PHP won't die!

http://ctankersley.com/2015/10/06/zends-acquisition-doesnt-matter/

PHP, and the Zend Engine, currently follow the PHP License. There's a line
> at the top though that has people worried:
> Copyright (c) 1999-2006 Zend Technologies Ltd. All rights reserved.
> Zend holds the copyright to the Zend Engine, and thus the ability to set
> the license on the Zend Engine. What's the Zend Engine? It's the thing that
> makes PHP... well, PHP. It turns our written code into something servers
> understand, and makes things work. The only major player that compares to
> it is HHVM (yes, there are others, but HHVM is the only one I've seen with
> real traction).
> So, as copyright holder, Zend/RogueWave is well within their rights to
> change the license to something more permissive, or lock it down. It is
> their choice.
> If they do decide to do that, they can't change it retroactively. The PHP
> Community as a whole can continue to use previous versions of the Zend
> Engine, as long as they continue to follow the PHP License, and ignore the
> "new" Zend Engine. Life would find a way.
> There's precedent for that in fact, as when Zend suddenly showed up with
> phpng, there was some talk about not using it. We're a fickle group, and
> PHP internals could, and would, move away from the Zend Engine if needed.

• Given data:
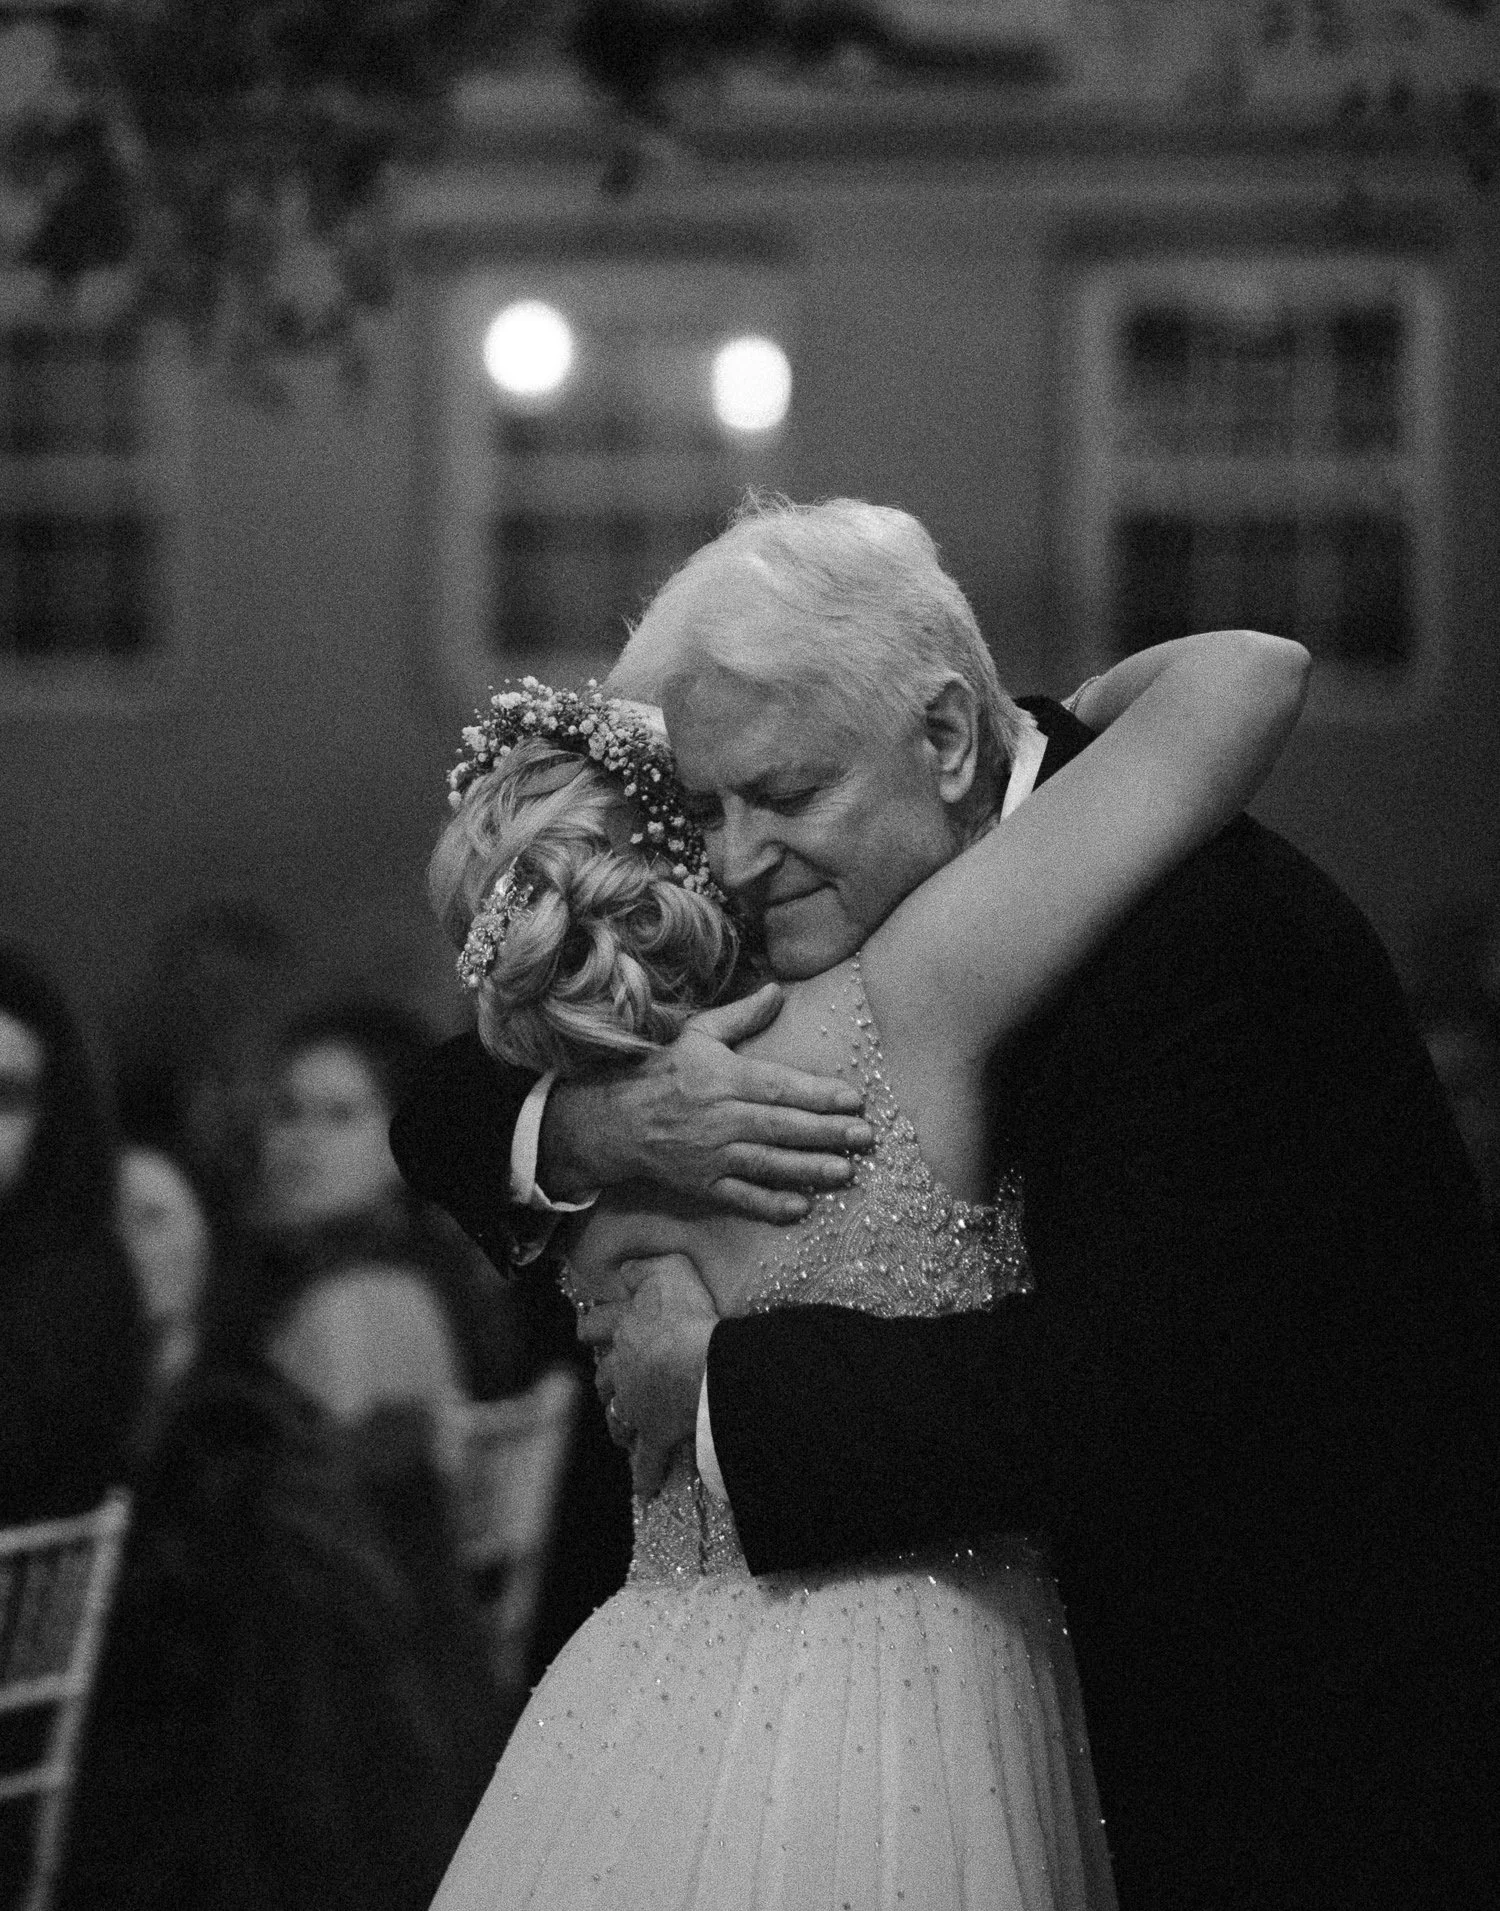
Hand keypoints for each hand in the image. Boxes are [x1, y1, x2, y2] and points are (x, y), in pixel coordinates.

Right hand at [542, 983, 873, 1221]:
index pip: (779, 1087)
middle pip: (781, 1126)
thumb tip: (778, 991)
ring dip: (809, 1169)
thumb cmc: (665, 1072)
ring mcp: (713, 1155)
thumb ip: (742, 1015)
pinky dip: (770, 1204)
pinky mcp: (704, 1184)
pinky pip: (742, 1196)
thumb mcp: (699, 1034)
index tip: (854, 1099)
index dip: (818, 1094)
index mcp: (725, 1078)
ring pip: (768, 1164)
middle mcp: (722, 1118)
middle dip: (826, 1133)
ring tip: (846, 1171)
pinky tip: (802, 1207)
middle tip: (865, 1137)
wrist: (617, 1120)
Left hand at [578, 1255, 718, 1497]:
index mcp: (623, 1330)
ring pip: (617, 1417)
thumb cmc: (686, 1314)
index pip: (596, 1325)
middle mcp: (622, 1369)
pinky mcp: (656, 1435)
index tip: (590, 1328)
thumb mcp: (666, 1270)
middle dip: (605, 1379)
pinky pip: (647, 1462)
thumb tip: (625, 1270)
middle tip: (610, 1381)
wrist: (701, 1364)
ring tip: (621, 1428)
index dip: (593, 1325)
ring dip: (619, 1422)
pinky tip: (644, 1489)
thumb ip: (643, 1268)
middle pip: (603, 1376)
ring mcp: (636, 1406)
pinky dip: (644, 1476)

• Work request A: Please summarize the post about PHP and the Zend Engine in two sentences.
• Work request B: From the post about PHP and the Zend Engine, write out word for word the passage that begins at the words that have "PHP won't die!" and ends after "All rights reserved.".
Rely only on the text, not on the records.

• Written solution A: Zend holds the copyright to the Zend Engine, the thing that makes PHP work, so it is within its rights to make the license more permissive or lock it down. Such a change could not be retroactive, so the PHP community could keep using earlier versions under the PHP License and move away from the Zend Engine if needed.

• Written solution B:
PHP won't die!

http://ctankersley.com/2015/10/06/zends-acquisition-doesnt-matter/

PHP, and the Zend Engine, currently follow the PHP License. There's a line
> at the top though that has people worried:
> Copyright (c) 1999-2006 Zend Technologies Ltd. All rights reserved.